Amazon shares ended lower in the US Tuesday trading session, as the global tech giant launched its first ever debit card in Mexico.
The move comes as the business investigates options to expand its financial services offerings and encourage consumers to shop online, even if they don’t have a bank account.
Amazon shares closed 0.64% lower at $1,588.18, Tuesday. However, the stock is trading in positive territory in after-hours activity.
Expands e-commerce push
E-commerce in Mexico is gaining in popularity among shoppers there. However, it still only makes up a small percentage of retail activity in the country.
By providing the unbanked with a new option to make online purchases, Amazon is helping to create a larger consumer base from which to grow its sales across.

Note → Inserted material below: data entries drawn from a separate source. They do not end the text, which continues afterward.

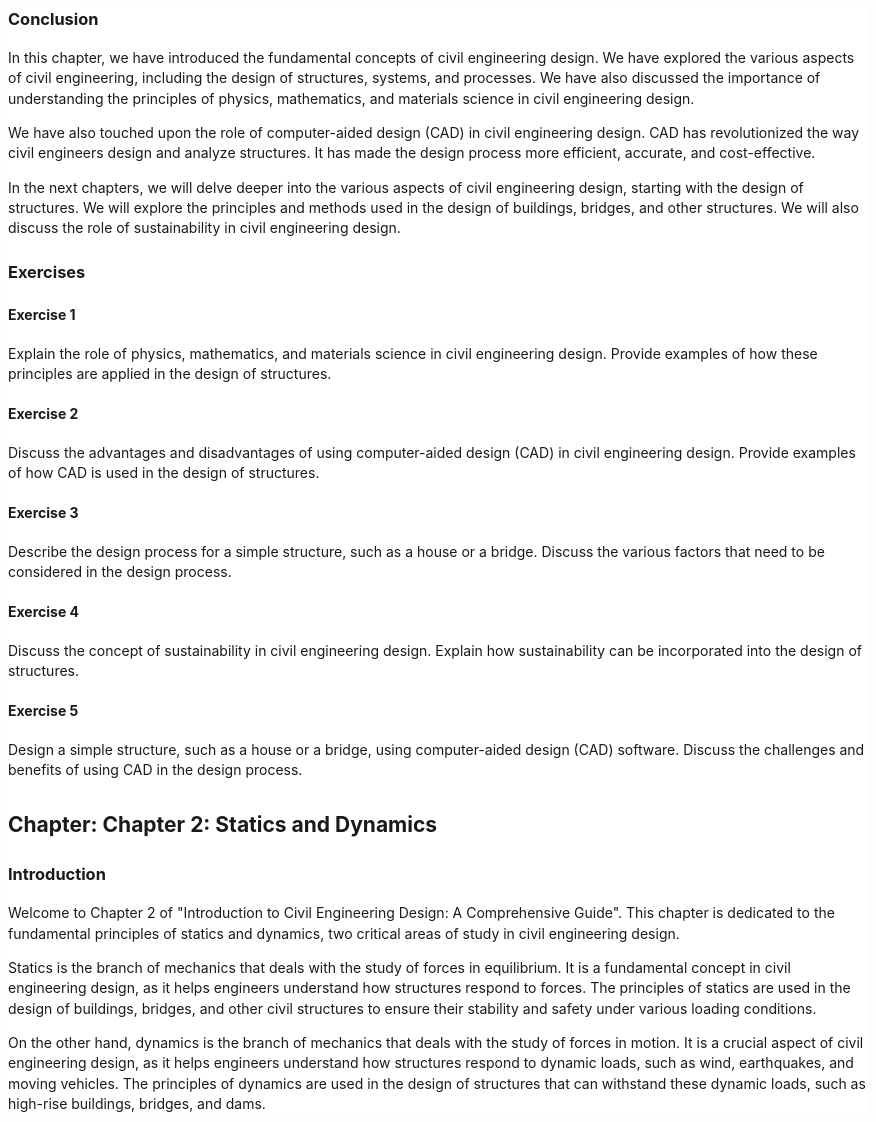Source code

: ### Conclusion

In this chapter, we have introduced the fundamental concepts of civil engineering design. We have explored the various aspects of civil engineering, including the design of structures, systems, and processes. We have also discussed the importance of understanding the principles of physics, mathematics, and materials science in civil engineering design. 

We have also touched upon the role of computer-aided design (CAD) in civil engineering design. CAD has revolutionized the way civil engineers design and analyze structures. It has made the design process more efficient, accurate, and cost-effective. 

In the next chapters, we will delve deeper into the various aspects of civil engineering design, starting with the design of structures. We will explore the principles and methods used in the design of buildings, bridges, and other structures. We will also discuss the role of sustainability in civil engineering design. 

### Exercises

#### Exercise 1
Explain the role of physics, mathematics, and materials science in civil engineering design. Provide examples of how these principles are applied in the design of structures.

#### Exercise 2
Discuss the advantages and disadvantages of using computer-aided design (CAD) in civil engineering design. Provide examples of how CAD is used in the design of structures.

#### Exercise 3
Describe the design process for a simple structure, such as a house or a bridge. Discuss the various factors that need to be considered in the design process.

#### Exercise 4
Discuss the concept of sustainability in civil engineering design. Explain how sustainability can be incorporated into the design of structures.

#### Exercise 5
Design a simple structure, such as a house or a bridge, using computer-aided design (CAD) software. Discuss the challenges and benefits of using CAD in the design process.

## Chapter: Chapter 2: Statics and Dynamics

### Introduction

Welcome to Chapter 2 of "Introduction to Civil Engineering Design: A Comprehensive Guide". This chapter is dedicated to the fundamental principles of statics and dynamics, two critical areas of study in civil engineering design. 

Statics is the branch of mechanics that deals with the study of forces in equilibrium. It is a fundamental concept in civil engineering design, as it helps engineers understand how structures respond to forces. The principles of statics are used in the design of buildings, bridges, and other civil structures to ensure their stability and safety under various loading conditions.

On the other hand, dynamics is the branch of mechanics that deals with the study of forces in motion. It is a crucial aspect of civil engineering design, as it helps engineers understand how structures respond to dynamic loads, such as wind, earthquakes, and moving vehicles. The principles of dynamics are used in the design of structures that can withstand these dynamic loads, such as high-rise buildings, bridges, and dams.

The move also comes as Amazon is reportedly in discussions to expand its financial services and banking provisions.
Amazon already offers options for potential users to ‘bank’ money with CVS and 7-Eleven stores that they can use to spend on its website as it works hard to tap into the considerable global households who don’t have a bank account.
Google improves Mexico’s Wi-Fi
It appears Amazon isn’t the only tech giant with Mexico on its mind. Rival Google announced it is working with SitWifi to provide faster Wifi hotspots across the country.

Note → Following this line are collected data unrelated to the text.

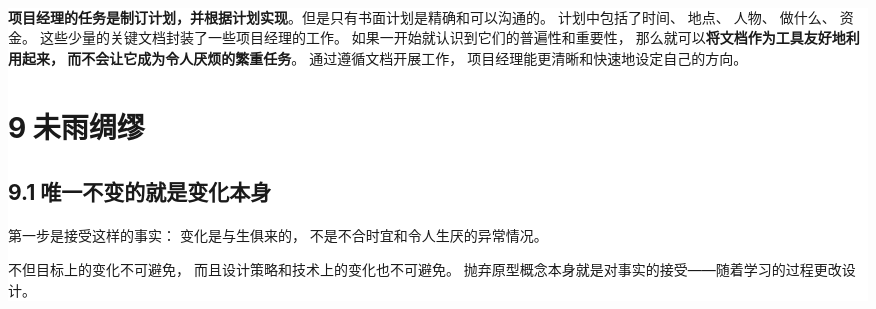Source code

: 

**项目经理的任务是制订计划，并根据计划实现**。但是只有书面计划是精确和可以沟通的。 计划中包括了时间、 地点、 人物、 做什么、 资金。 这些少量的关键文档封装了一些项目经理的工作。 如果一开始就认识到它们的普遍性和重要性， 那么就可以**将文档作为工具友好地利用起来， 而不会让它成为令人厌烦的繁重任务**。 通过遵循文档开展工作， 项目经理能更清晰和快速地设定自己的方向。

# 9 未雨绸缪

## 9.1 唯一不变的就是变化本身
第一步是接受这样的事实： 变化是与生俱来的， 不是不合时宜和令人生厌的异常情况。

 不但目标上的变化不可避免， 而且设计策略和技术上的变化也不可避免。 抛弃原型概念本身就是对事实的接受——随着学习的过程更改设计。
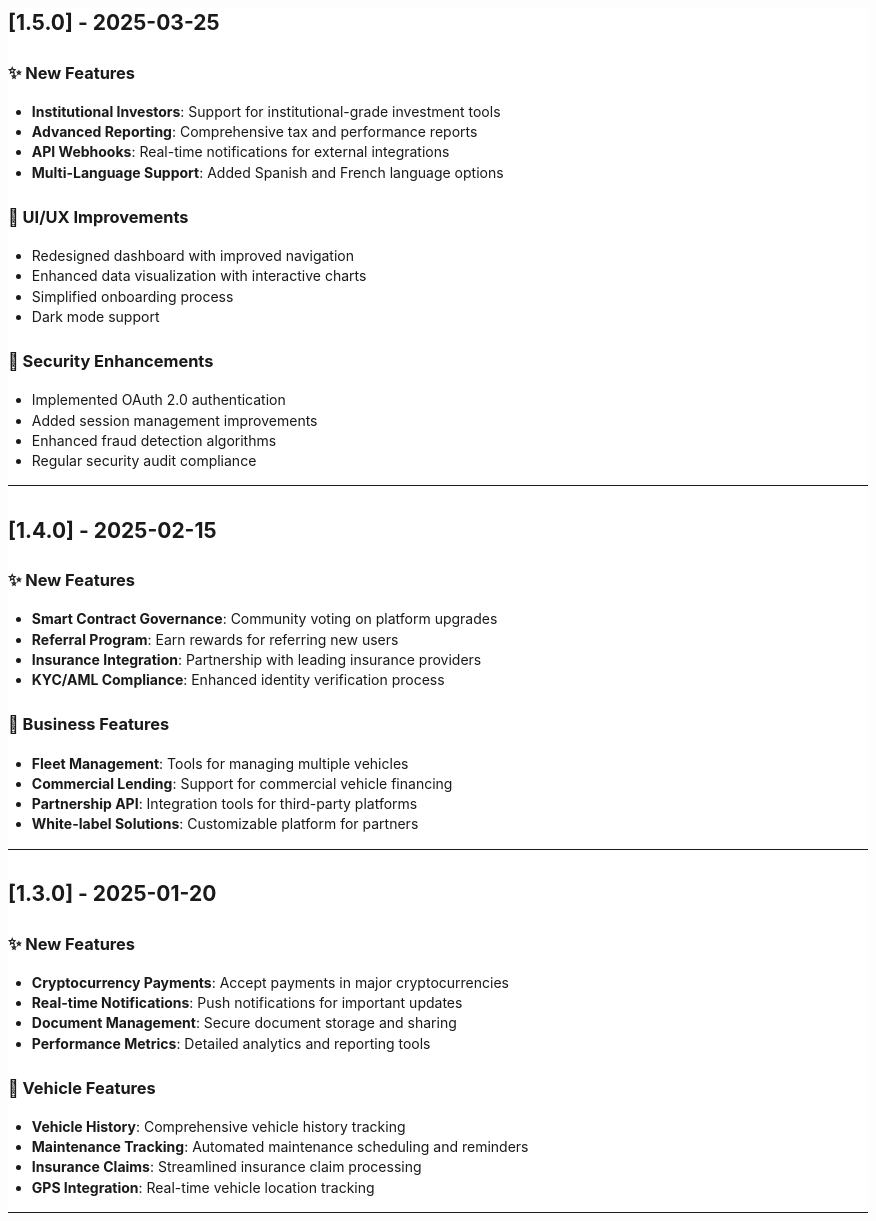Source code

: ## [1.5.0] - 2025-03-25

### ✨ New Features
- **Institutional Investors**: Support for institutional-grade investment tools
- **Advanced Reporting**: Comprehensive tax and performance reports
- **API Webhooks**: Real-time notifications for external integrations
- **Multi-Language Support**: Added Spanish and French language options

### 🎨 UI/UX Improvements
- Redesigned dashboard with improved navigation
- Enhanced data visualization with interactive charts
- Simplified onboarding process
- Dark mode support

### 🔐 Security Enhancements
- Implemented OAuth 2.0 authentication
- Added session management improvements
- Enhanced fraud detection algorithms
- Regular security audit compliance

---

## [1.4.0] - 2025-02-15

### ✨ New Features
- **Smart Contract Governance**: Community voting on platform upgrades
- **Referral Program**: Earn rewards for referring new users
- **Insurance Integration**: Partnership with leading insurance providers
- **KYC/AML Compliance**: Enhanced identity verification process

### 💼 Business Features
- **Fleet Management**: Tools for managing multiple vehicles
- **Commercial Lending**: Support for commercial vehicle financing
- **Partnership API**: Integration tools for third-party platforms
- **White-label Solutions**: Customizable platform for partners

---

## [1.3.0] - 2025-01-20

### ✨ New Features
- **Cryptocurrency Payments**: Accept payments in major cryptocurrencies
- **Real-time Notifications**: Push notifications for important updates
- **Document Management**: Secure document storage and sharing
- **Performance Metrics**: Detailed analytics and reporting tools

### 🚗 Vehicle Features
- **Vehicle History**: Comprehensive vehicle history tracking
- **Maintenance Tracking**: Automated maintenance scheduling and reminders
- **Insurance Claims**: Streamlined insurance claim processing
- **GPS Integration**: Real-time vehicle location tracking

---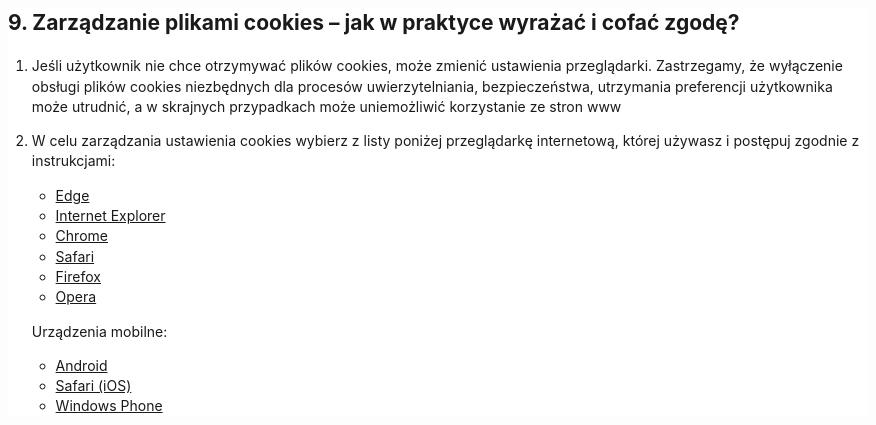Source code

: ## **9. Zarządzanie plikami cookies – jak w praktyce wyrażać i cofać zgodę?**

1. Jeśli użytkownik nie chce otrzymywać plików cookies, może zmienić ustawienia przeglądarki. Zastrzegamy, że wyłączenie obsługi plików cookies niezbędnych dla procesów uwierzytelniania, bezpieczeństwa, utrzymania preferencji użytkownika może utrudnić, a w skrajnych przypadkach może uniemożliwić korzystanie ze stron www
2. W celu zarządzania ustawienia cookies wybierz z listy poniżej przeglądarkę internetową, której używasz i postępuj zgodnie z instrukcjami:
    
    - [Edge](https://support.microsoft.com/pl-pl/help/10607/microsoft-edge-view-delete-browser-history)
    - [Internet Explorer](https://support.microsoft.com/pl-pl/help/278835/how-to-delete-cookie-files-in-internet-explorer)
    - [Chrome](http://support.google.com/chrome/bin/answer.py?hl=pl&answer=95647)
    - [Safari](http://support.apple.com/kb/PH5042)
    - [Firefox](http://support.mozilla.org/pl/kb/W%C5%82%C4%85czanie%20i%20wy%C5%82%C4%85czanie%20obs%C5%82ugi%20ciasteczek)
    - [Opera](http://help.opera.com/Windows/12.10/pl/cookies.html)
    
    Urządzenia mobilne:
    
    - [Android](http://support.google.com/chrome/bin/answer.py?hl=pl&answer=95647)
    - [Safari (iOS)](http://support.apple.com/kb/HT1677?viewlocale=pl_PL)
    - [Windows Phone](http://www.windowsphone.com/pl-pl/how-to/wp7/web/changing-privacy-and-other-browser-settings)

Google Station is now available in 60 locations across Mexico, with plans to extend that to over 100 spots by the end of 2018. Google shares closed 2.23% lower in the US, Tuesday.
“In Mexico, the third highest Internet penetration country in Latin America, most people access the web through mobile,” said Jack Fermon, a member of the Google Station engineering team in a blog post.
Google Station is a high speed wifi hotspot that users can utilise to watch and download online content on their mobile devices. Mexico is the first Latin American country where Google Station is available and the third on a global basis.